## [Instructions to follow]
Answer each question using the text on class-based object-oriented programming below.
(a) Which two programming languages does the text name as ones where OOP is fundamental?
(b) What two names does the note give for the particular style of OOP being described?
(c) What two things does the text say objects contain?

## [Exercise text]
※

JavaScript Class-Based Object-Oriented Programming (OOP)

Object-oriented Programming (OOP) is a way to model real-world objects in applications using objects and classes. This article overviews object-oriented programming (OOP) in JavaScript and describes three main concepts: classes and instances, inheritance, and encapsulation. After reading this article, can you explain the difference between "classical OOP" and JavaScript's class-based object-oriented model?

Object-oriented programming

Object-oriented programming (OOP) is a programming paradigm fundamental to many programming languages, including Java and C++. In this article, we'll provide an overview of the basic concepts of OOP. We'll describe three main concepts: classes and instances, inheritance, and encapsulation. For now, we'll describe these concepts without reference to JavaScript in particular, so all the examples are given in pseudocode.

Note: To be precise, the features described here are of a particular style of OOP called class-based or "classical" OOP. When people talk about OOP, this is generally the type that they mean.

After that, in JavaScript, we'll look at how constructors and the prototype chain relate to these OOP concepts, and how they differ. In the next article, we'll look at some additional features of JavaScript that make it easier to implement object-oriented programs.

Prerequisites: Understanding JavaScript functions, familiarity with JavaScript basics (see First steps and Building blocks), and OOJS basics (see Introduction to objects and Object prototypes).
Objective: To understand the basic concepts of class-based object-oriented programming.


Object-oriented programming is about modeling a system as a collection of objects, where each object represents some particular aspect of the system. Objects contain both functions (or methods) and data. An object provides a public interface to other code that wants to use it but maintains its own private, internal state; other parts of the system don't have to care about what is going on inside the object.

※

## [Material supplied]

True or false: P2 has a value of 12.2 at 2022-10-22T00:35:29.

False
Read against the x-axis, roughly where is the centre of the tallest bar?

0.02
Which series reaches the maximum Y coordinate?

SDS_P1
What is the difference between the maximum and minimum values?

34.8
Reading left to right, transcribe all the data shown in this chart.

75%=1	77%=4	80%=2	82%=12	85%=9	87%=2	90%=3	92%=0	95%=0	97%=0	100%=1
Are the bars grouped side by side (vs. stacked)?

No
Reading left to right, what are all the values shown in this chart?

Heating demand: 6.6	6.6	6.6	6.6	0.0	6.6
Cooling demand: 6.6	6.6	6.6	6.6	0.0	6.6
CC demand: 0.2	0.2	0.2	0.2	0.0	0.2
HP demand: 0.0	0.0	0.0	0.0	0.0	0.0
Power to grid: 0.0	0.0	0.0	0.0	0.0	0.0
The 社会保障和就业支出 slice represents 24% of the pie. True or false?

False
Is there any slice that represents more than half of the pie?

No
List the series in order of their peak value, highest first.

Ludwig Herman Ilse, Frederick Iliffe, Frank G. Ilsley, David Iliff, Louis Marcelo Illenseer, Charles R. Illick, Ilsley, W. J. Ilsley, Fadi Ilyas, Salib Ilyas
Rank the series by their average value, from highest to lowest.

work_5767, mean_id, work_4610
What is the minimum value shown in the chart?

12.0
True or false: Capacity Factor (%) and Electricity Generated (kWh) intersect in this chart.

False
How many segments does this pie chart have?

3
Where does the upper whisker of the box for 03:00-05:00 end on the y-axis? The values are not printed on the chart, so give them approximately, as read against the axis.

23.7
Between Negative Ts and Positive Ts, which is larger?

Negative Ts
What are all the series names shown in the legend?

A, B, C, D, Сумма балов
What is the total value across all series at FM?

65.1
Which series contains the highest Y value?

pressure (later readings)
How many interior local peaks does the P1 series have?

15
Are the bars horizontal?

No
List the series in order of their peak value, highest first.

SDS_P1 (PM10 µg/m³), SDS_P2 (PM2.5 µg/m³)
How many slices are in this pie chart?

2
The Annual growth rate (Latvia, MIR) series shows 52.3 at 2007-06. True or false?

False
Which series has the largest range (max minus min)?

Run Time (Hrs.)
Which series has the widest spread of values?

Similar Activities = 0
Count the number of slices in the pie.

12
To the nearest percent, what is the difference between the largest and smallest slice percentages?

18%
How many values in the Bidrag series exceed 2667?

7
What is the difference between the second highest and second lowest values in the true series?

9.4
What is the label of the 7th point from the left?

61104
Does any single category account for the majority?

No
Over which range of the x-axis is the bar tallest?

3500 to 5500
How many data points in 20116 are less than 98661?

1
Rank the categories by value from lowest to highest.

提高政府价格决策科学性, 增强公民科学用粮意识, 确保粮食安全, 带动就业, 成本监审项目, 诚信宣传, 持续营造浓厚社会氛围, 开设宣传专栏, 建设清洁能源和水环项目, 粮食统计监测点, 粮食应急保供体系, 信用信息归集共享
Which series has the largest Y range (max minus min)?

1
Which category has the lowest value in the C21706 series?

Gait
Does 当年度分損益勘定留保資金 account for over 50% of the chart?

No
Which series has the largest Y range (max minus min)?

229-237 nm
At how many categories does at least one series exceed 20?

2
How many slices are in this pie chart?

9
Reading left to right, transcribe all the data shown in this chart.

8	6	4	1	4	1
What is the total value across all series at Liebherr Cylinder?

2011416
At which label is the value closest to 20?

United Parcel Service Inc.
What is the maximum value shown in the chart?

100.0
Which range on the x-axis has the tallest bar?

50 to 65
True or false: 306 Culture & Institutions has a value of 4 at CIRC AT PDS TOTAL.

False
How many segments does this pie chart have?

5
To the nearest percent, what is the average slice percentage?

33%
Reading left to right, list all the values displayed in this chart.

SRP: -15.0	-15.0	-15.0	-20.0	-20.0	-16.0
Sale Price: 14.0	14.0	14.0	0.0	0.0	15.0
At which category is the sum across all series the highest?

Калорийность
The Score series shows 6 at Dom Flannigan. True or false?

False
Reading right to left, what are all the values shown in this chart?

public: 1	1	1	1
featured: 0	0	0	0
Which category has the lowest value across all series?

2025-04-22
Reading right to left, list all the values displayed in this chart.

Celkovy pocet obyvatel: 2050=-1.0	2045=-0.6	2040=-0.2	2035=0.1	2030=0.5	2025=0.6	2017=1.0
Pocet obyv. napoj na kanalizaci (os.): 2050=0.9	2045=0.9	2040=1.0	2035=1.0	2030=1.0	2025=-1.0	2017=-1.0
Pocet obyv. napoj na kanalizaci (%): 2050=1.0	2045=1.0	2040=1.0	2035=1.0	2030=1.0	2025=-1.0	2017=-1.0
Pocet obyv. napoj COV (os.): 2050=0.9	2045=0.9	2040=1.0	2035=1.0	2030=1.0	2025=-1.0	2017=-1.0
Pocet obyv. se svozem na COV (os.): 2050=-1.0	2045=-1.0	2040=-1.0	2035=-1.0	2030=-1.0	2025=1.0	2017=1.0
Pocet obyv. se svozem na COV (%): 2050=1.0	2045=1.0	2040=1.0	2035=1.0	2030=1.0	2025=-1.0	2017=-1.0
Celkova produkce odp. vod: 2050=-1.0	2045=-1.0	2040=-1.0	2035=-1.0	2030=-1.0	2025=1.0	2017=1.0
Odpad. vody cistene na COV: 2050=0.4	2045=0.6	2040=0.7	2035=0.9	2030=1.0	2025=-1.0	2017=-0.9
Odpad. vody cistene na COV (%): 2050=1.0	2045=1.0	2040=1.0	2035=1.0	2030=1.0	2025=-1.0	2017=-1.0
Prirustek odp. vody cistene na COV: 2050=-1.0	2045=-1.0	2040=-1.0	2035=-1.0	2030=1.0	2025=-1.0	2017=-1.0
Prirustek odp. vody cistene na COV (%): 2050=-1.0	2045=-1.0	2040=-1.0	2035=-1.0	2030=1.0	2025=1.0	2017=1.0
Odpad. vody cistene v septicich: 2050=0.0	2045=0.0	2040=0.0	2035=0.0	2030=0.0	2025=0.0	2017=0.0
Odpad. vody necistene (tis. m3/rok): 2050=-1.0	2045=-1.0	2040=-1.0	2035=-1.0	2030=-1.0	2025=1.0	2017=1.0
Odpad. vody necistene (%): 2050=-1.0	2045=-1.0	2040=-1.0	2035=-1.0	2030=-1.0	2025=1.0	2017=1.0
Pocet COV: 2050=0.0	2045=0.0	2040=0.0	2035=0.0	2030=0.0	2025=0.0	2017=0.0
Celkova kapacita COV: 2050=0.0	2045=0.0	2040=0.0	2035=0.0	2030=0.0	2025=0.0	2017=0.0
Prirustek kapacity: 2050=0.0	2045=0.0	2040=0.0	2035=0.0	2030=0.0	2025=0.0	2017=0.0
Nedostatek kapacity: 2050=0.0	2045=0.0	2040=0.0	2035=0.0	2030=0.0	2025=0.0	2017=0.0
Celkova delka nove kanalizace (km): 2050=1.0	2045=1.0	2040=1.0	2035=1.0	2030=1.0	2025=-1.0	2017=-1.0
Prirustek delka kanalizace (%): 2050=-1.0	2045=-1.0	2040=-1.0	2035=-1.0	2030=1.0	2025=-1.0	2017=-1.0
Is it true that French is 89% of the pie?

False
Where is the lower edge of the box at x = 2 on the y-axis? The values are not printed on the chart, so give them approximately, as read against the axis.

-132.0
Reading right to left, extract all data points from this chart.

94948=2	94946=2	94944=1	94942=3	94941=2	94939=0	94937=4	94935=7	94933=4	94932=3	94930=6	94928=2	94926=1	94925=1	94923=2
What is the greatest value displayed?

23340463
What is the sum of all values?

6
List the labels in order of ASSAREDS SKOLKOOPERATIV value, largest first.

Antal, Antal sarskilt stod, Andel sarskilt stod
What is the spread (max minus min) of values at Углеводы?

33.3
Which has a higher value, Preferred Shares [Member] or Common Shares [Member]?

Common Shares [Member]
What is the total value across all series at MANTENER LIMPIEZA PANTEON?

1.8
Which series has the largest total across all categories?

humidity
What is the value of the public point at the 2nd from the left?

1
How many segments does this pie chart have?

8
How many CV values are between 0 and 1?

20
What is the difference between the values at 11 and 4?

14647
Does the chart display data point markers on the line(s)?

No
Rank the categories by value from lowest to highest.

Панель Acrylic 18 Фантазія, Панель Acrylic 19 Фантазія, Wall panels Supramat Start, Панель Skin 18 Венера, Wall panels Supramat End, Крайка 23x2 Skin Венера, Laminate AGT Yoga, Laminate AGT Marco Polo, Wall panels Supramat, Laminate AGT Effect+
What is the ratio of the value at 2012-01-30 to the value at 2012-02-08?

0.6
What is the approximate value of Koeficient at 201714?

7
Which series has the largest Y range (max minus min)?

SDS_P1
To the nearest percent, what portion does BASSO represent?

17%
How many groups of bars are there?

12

※

## [Response area]
(a) Java and C++
(b) Class-based or "classical" OOP
(c) Functions (or methods) and data